The casualties sustained by the Gold Coast Regiment during the campaign in East Africa were as follows:—
| Killed in action. | Wounded. | Missing. | Died of diseases. | Invalided. | |
| British officers | 9 | 21 | — | ||
| British non-commissioned officers | 6 | 9 | — | 4 | 15 |
| Rank and file | 181 | 603 | 13 | 206 | 469 |
| Gun-carriers | 9 | 56 | — | 16 | 28 |
| Stretcher-bearers | — | — | — | — | |
| Clerks | — | — | — | 1 | 1 |
| Carriers | 10 | 33 | — | 40 | 24 |
| Total | 215 | 725 | 13 | 270 | 567 |
The strength of the Gold Coast Regiment actually in the field never much exceeded 900 rifles.
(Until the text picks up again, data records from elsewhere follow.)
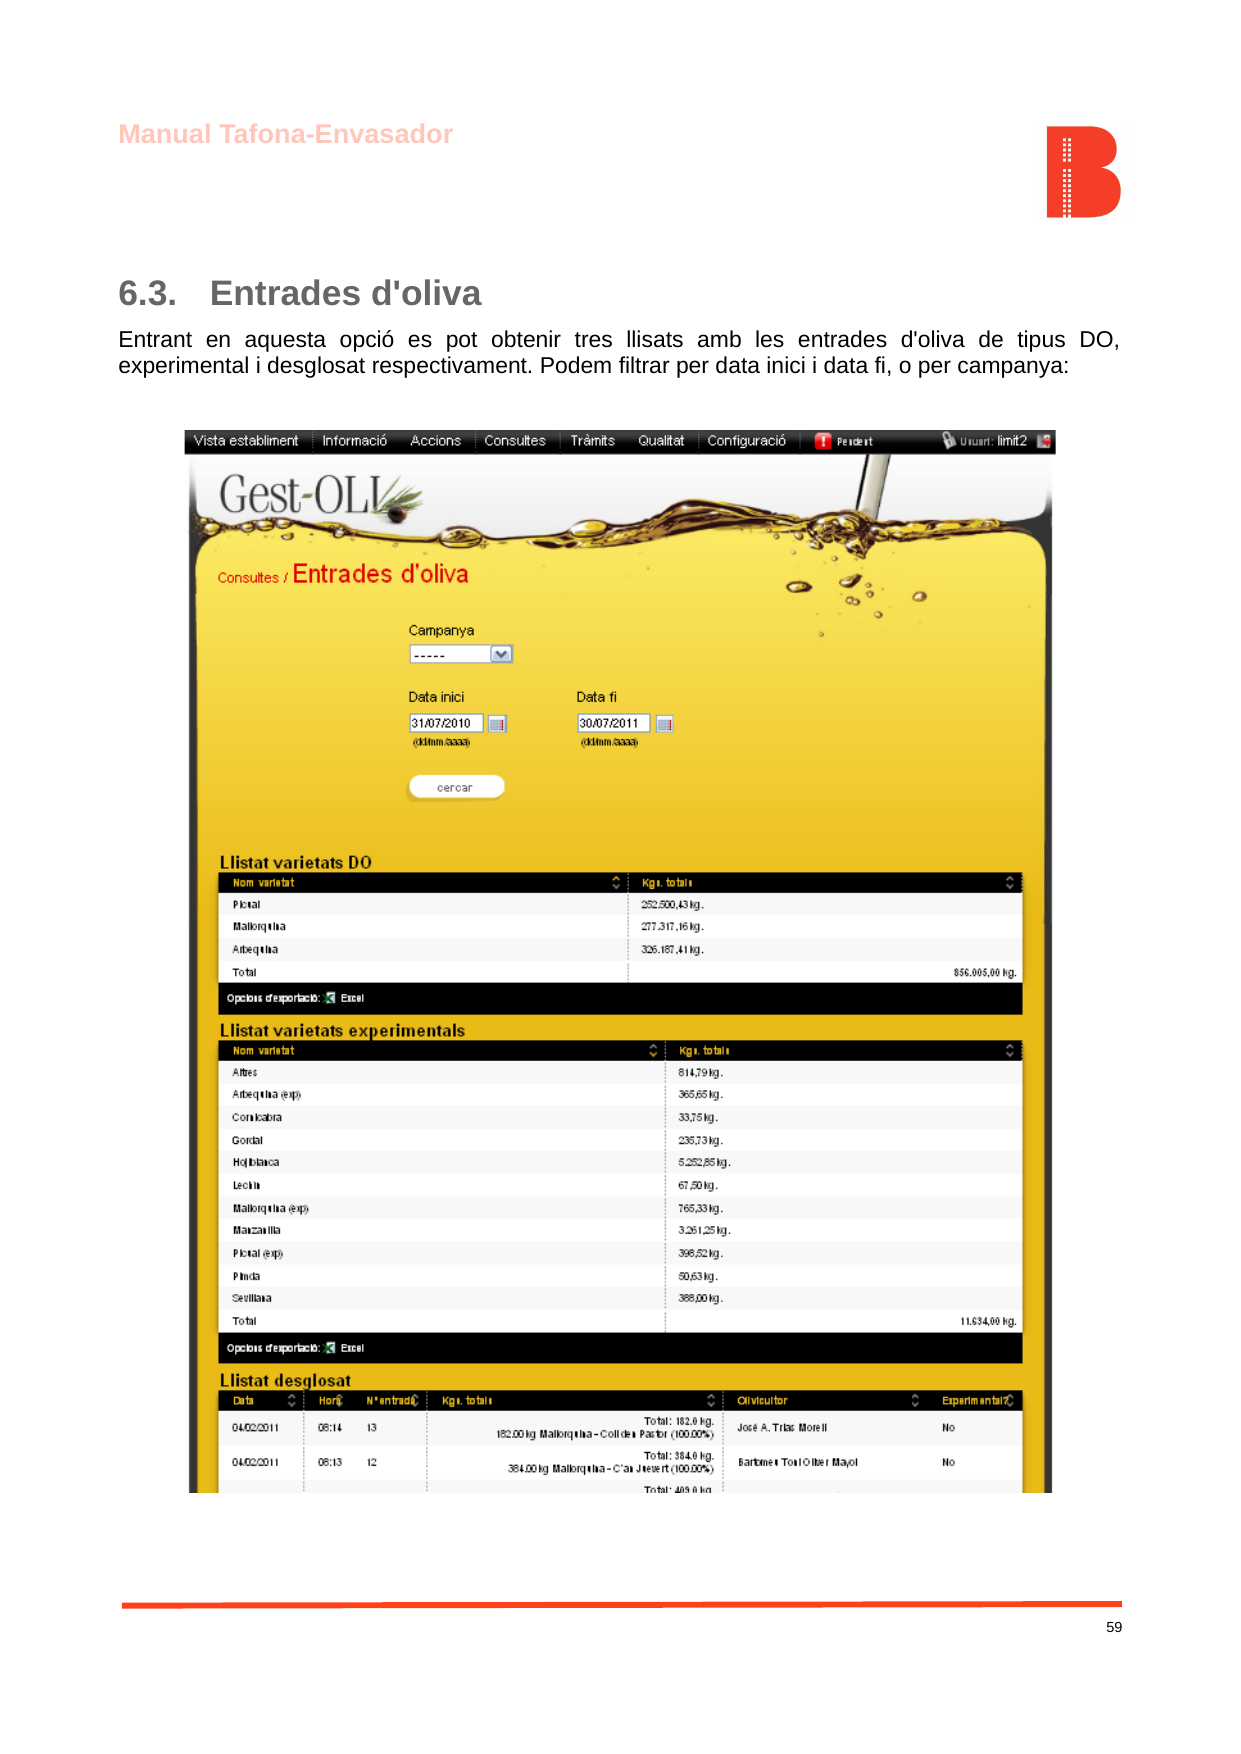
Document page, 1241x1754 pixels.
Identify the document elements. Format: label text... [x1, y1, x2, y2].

text Entrant en aquesta opció es pot obtenir tres llisats amb les entrades d'oliva de tipus DO, experimental i desglosat respectivament. Podem filtrar per data inici i data fi, o per campanya: [118, 326, 1122, 378]
picture [184, 430, 1056, 1493]
subtitle Entrades d'oliva [118, 273, 1122, 313]
picture [1036, 124, 1130, 221]
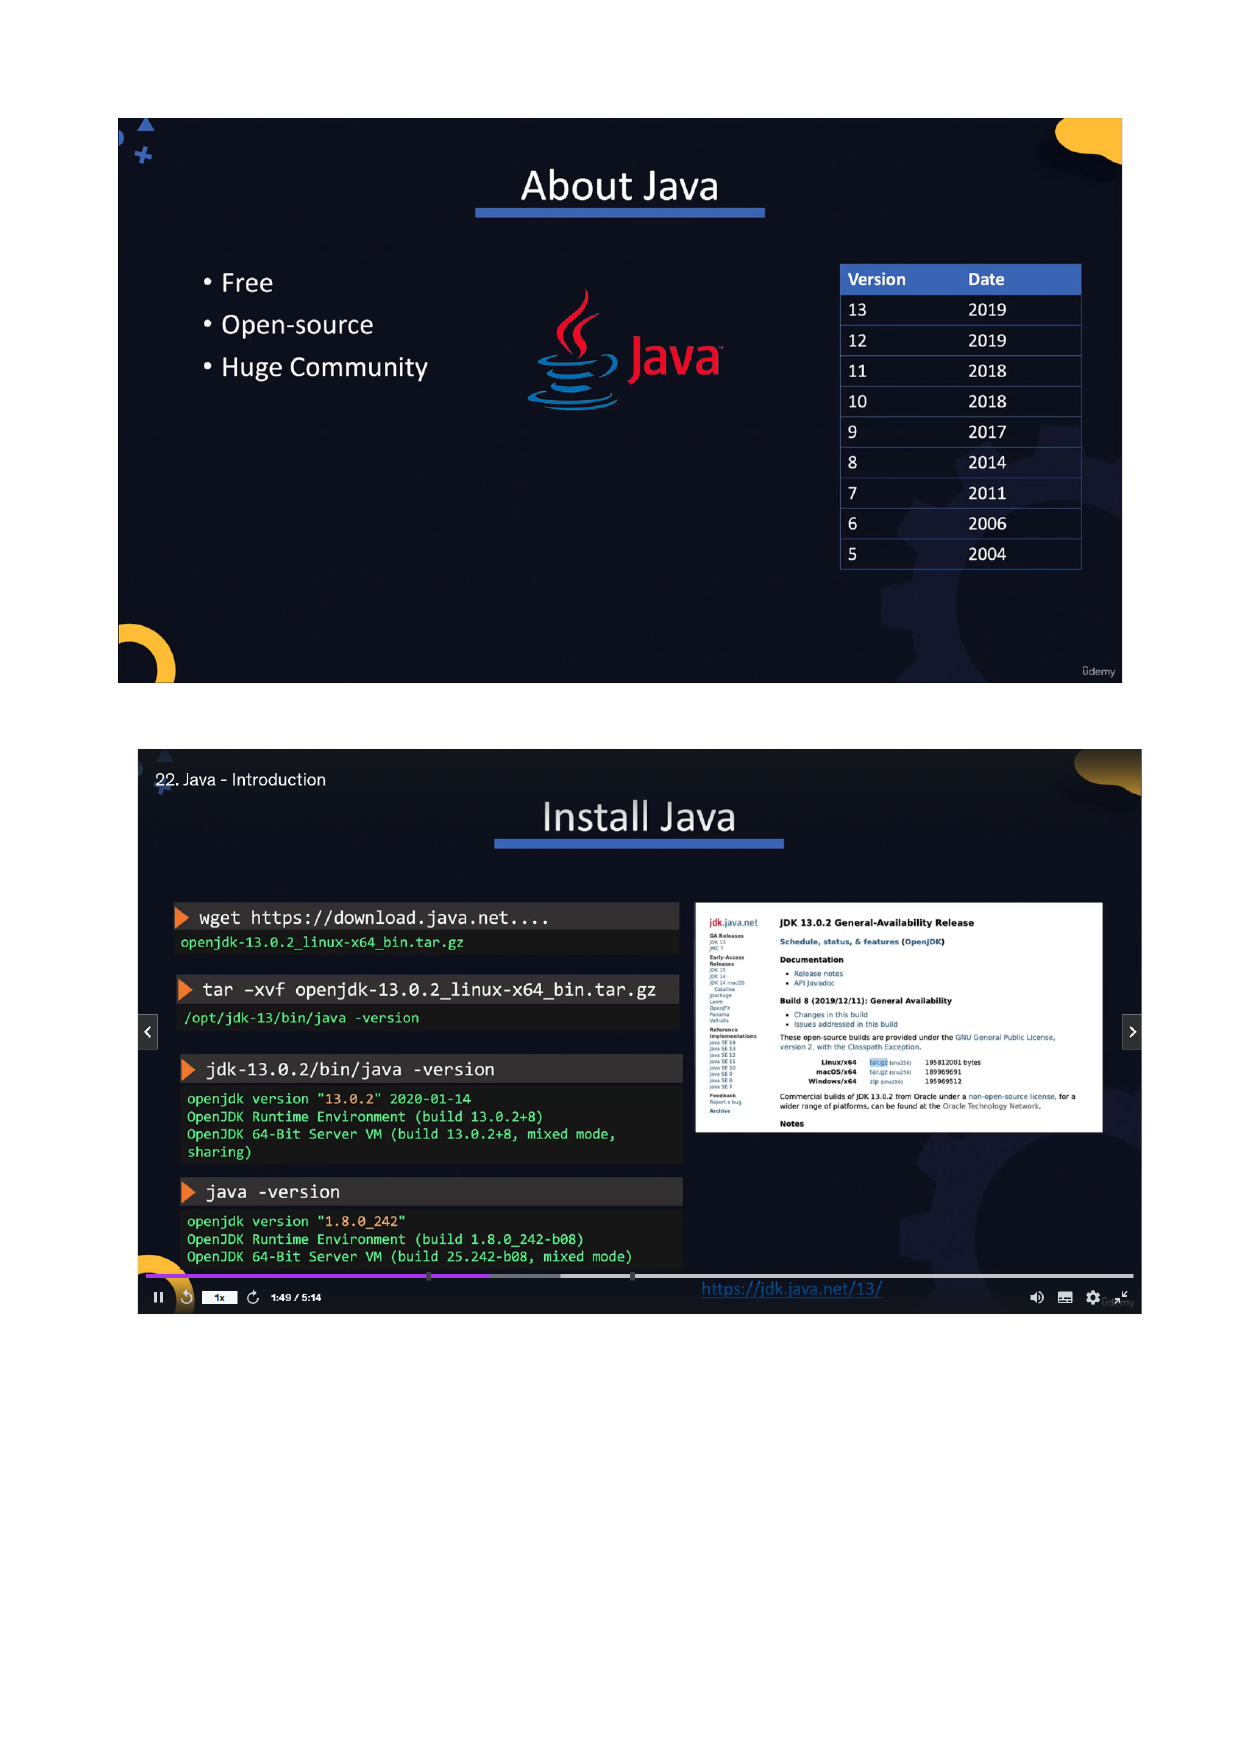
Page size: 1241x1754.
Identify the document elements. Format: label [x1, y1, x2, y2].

picture [137, 749, 1142, 1314]
picture [118, 118, 1123, 683]
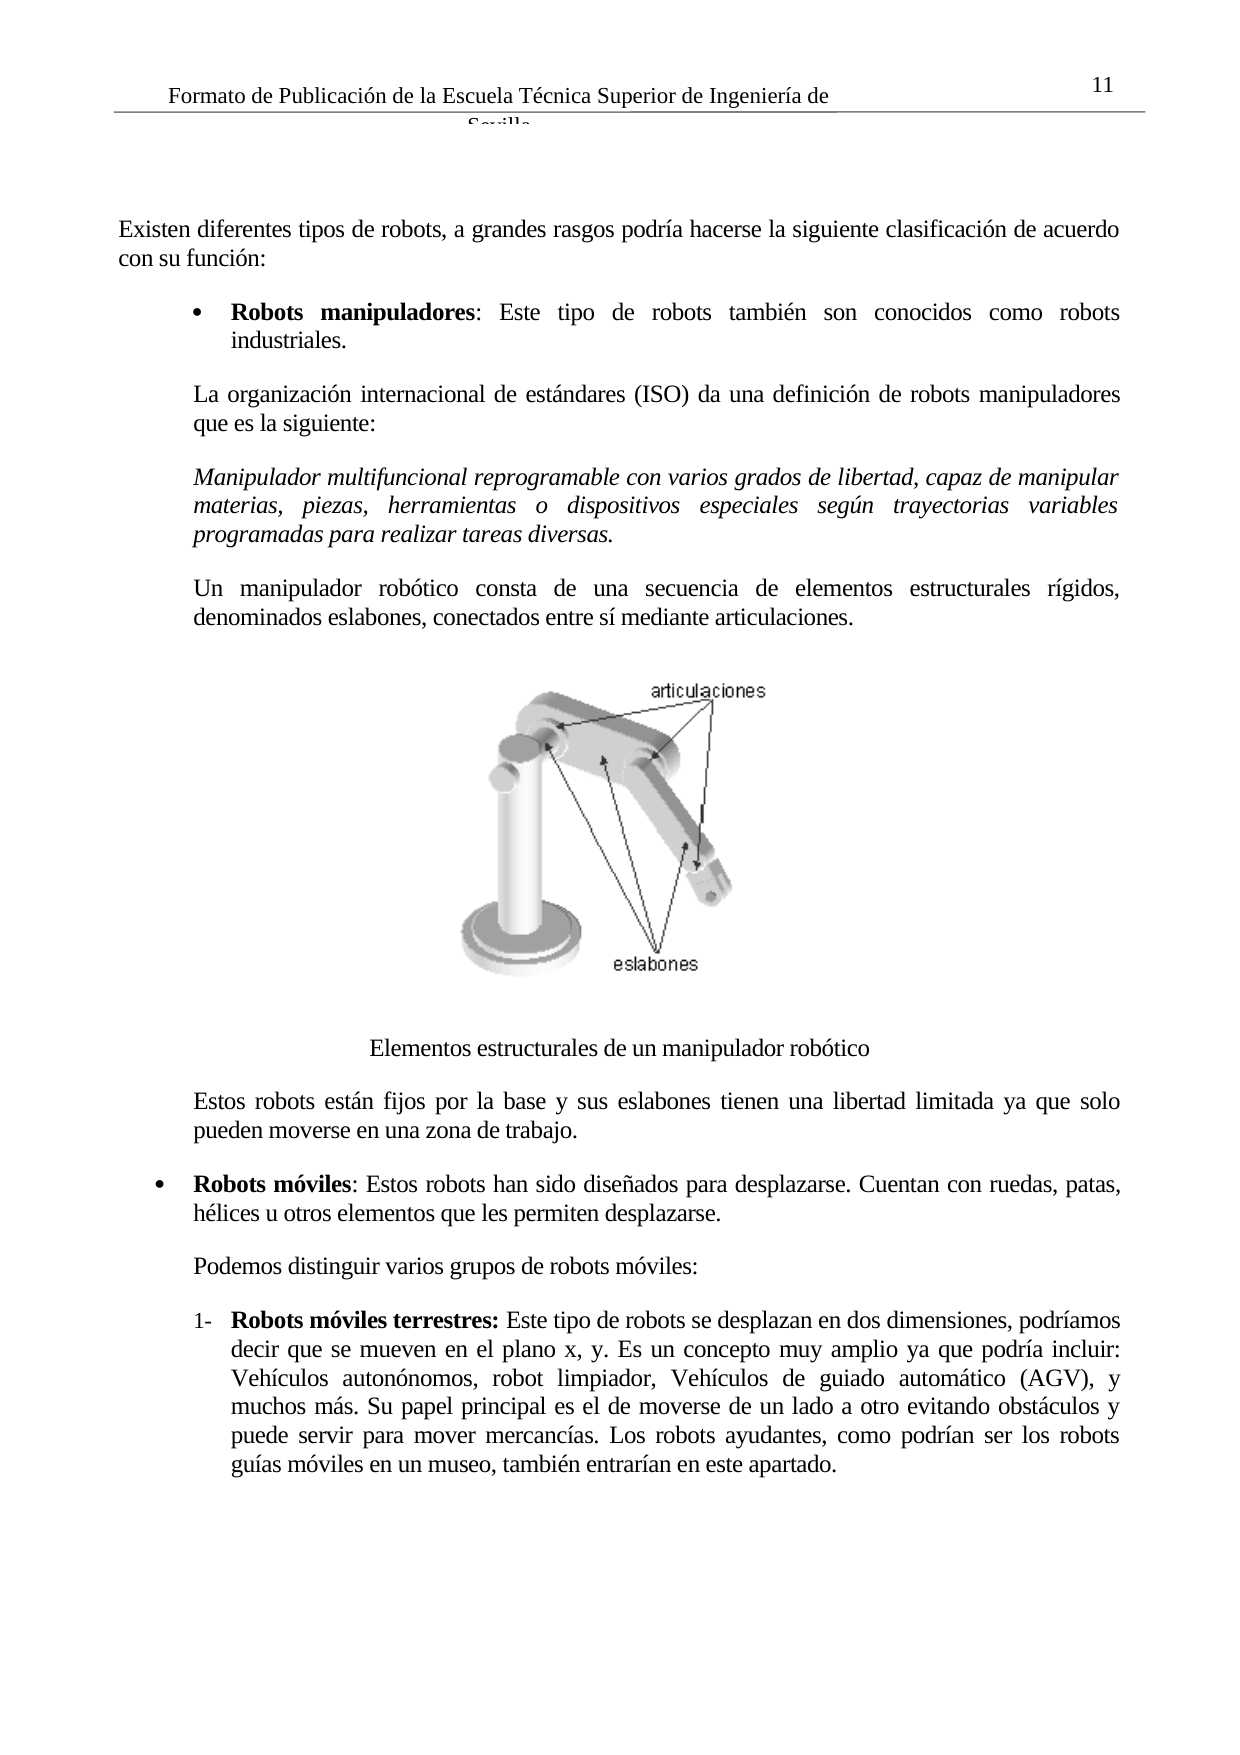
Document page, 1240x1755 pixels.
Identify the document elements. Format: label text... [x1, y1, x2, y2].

list Robots móviles: Estos robots han sido diseñados para desplazarse. Cuentan con ruedas, patas, hélices u otros elementos que les permiten desplazarse. [156, 1169, 1121, 1226]
list La organización internacional de estándares (ISO) da una definición de robots manipuladores que es la siguiente: [193, 379, 1121, 437]
list Podemos distinguir varios grupos de robots móviles: [193, 1251, 1121, 1280]
list Manipulador multifuncional reprogramable con varios grados de libertad, capaz de manipular materias, piezas, herramientas o dispositivos especiales según trayectorias variables programadas para realizar tareas diversas. [193, 462, 1121, 548]
text Elementos estructurales de un manipulador robótico [118, 1033, 1121, 1061]
list Robots manipuladores: Este tipo de robots también son conocidos como robots industriales. [193, 297, 1121, 354]
list Estos robots están fijos por la base y sus eslabones tienen una libertad limitada ya que solo pueden moverse en una zona de trabajo. [193, 1086, 1121, 1144]
list Robots móviles terrestres: Este tipo de robots se desplazan en dos dimensiones, podríamos decir que se mueven en el plano x, y. Es un concepto muy amplio ya que podría incluir: Vehículos autonónomos, robot limpiador, Vehículos de guiado automático (AGV), y muchos más. Su papel principal es el de moverse de un lado a otro evitando obstáculos y puede servir para mover mercancías. Los robots ayudantes, como podrían ser los robots guías móviles en un museo, también entrarían en este apartado. [193, 1305, 1121, 1478]
text Existen diferentes tipos de robots, a grandes rasgos podría hacerse la siguiente clasificación de acuerdo con su función: [118, 214, 1121, 272]
list Un manipulador robótico consta de una secuencia de elementos estructurales rígidos, denominados eslabones, conectados entre sí mediante articulaciones. [193, 573, 1121, 630]
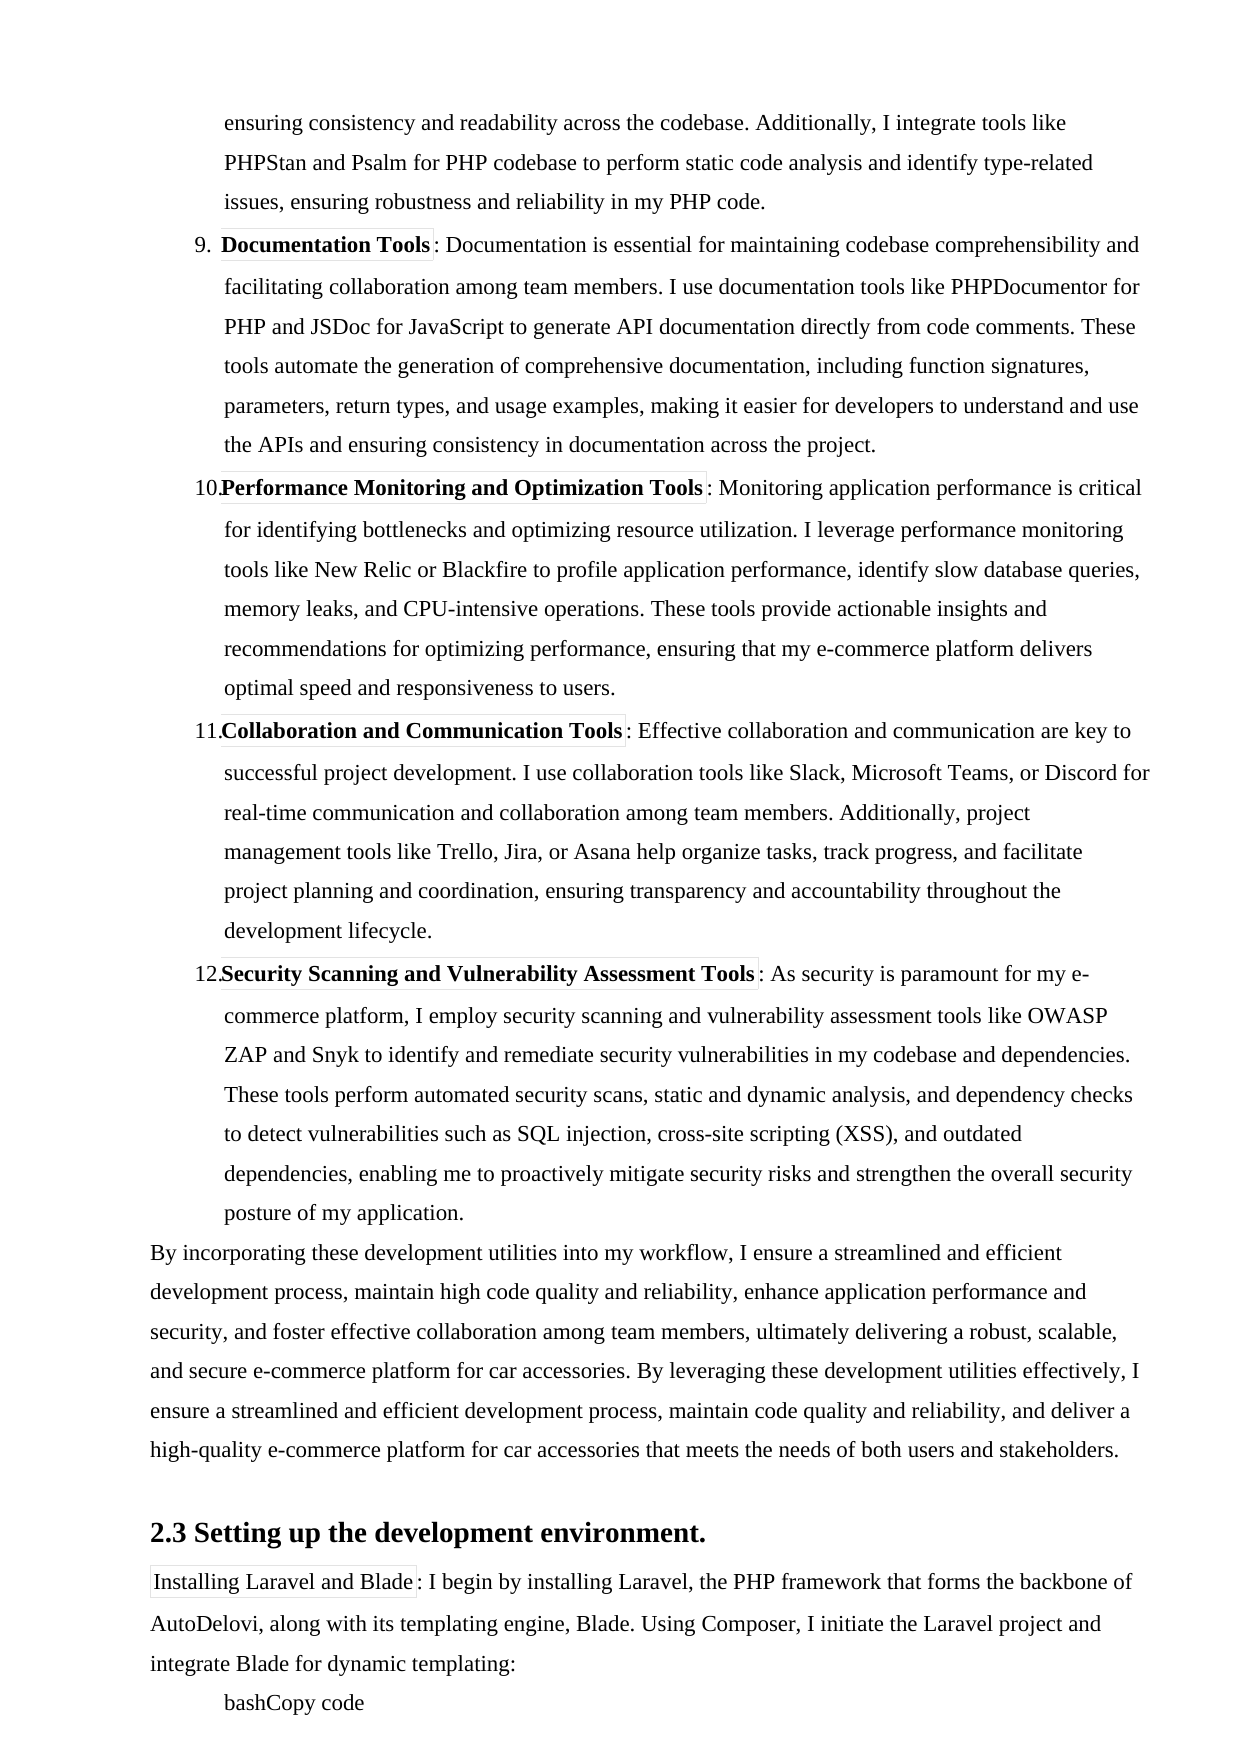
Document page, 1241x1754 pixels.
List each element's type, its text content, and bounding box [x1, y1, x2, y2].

The total of effectives belonging to the Regiment at any one time in East Africa never numbered much more than 3000, and from first to last the total number of officers and men of all ranks dispatched did not amount to much more than 3800. When these facts are remembered, the above table will be found strikingly to illustrate the severity of the fighting in which the Regiment took so active a part, and to indicate the ravages caused by disease to which prolonged strain and hardship exposed it.
Meanwhile the recruiting efforts made by the Government of the Gold Coast, to which during 1917-18 Captain Armitage, C.M.G., D.S.O., the Chief Commissioner of the Northern Territories, had devoted special energy and enthusiasm, had resulted in the collection of a very large number of recruits at the various training-depôts throughout the Colony, Ashanti, and the Northern Territories; and the Regiment had proved itself to possess such fine qualities that, as the early end of the war was not at that time anticipated, the War Office decided to convert it from a battalion to a brigade. This consisted of four full battalions with a battery of four 2·75 guns, and a battery of eight Stokes guns, and it was constituted a brigade as from the 1st November, 1918, under the command of Brigadier-General Rose. It was an open secret that, as soon as its organization was complete, the Second West African Brigade, as it was now called, was to be dispatched on active service to Palestine.
Then, during the closing days of October and the first half of November, came the dramatic collapse of the Central Powers and of their Allies—the débacle in the Balkans, the surrender of Turkey, the rout of the Austro-Hungarian armies on the Italian front, the succession of hammer-blows delivered on the western front from the Swiss frontier to the sea, and finally the Armstice granted to a defeated, crime-stained enemy, the terms of which exactly reflected the magnitude of the Allies’ victory, and the extent to which Germany and Germans had forfeited the trust and the respect of all mankind.
The reading of those terms from the balcony of the Public Offices at Accra to a large concourse of people, almost beside themselves with enthusiasm and delight, was recognized as closing the short career of the Gold Coast Service Brigade; and by the end of the following December its disbandment was completed. It had existed long enough, however, to enable the Gold Coast to boast that it, no less than its neighbour the huge territory of Nigeria, had been able to raise by voluntary enlistment a full brigade of soldiers for the service of the Empire in the Great War.